The records that follow need to be printed exactly. Leave out each image.

_ _ _ _ _

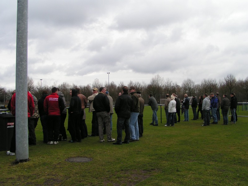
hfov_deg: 49.0
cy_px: 93
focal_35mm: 38
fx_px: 272
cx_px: 124
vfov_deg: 37.7
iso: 50
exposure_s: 1/200
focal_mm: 5.8
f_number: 5.6
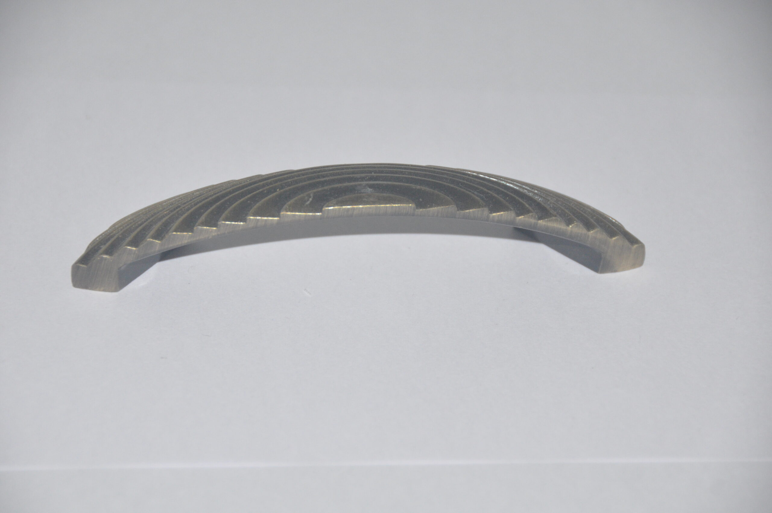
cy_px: 256
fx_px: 4337
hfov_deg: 10.2
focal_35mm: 202
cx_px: 386
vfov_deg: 6.8
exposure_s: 1/60
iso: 1250
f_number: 5.6
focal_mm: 135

_ _ _ _ _

■ Written response ■
hfov_deg: 49.0
cy_px: 93
focal_35mm: 38
fx_px: 272
cx_px: 124
vfov_deg: 37.7
iso: 50
exposure_s: 1/200
focal_mm: 5.8
f_number: 5.6
cy_px: 256
fx_px: 4337
hfov_deg: 10.2
focal_35mm: 202
cx_px: 386
vfov_deg: 6.8
exposure_s: 1/60
iso: 1250
f_number: 5.6
focal_mm: 135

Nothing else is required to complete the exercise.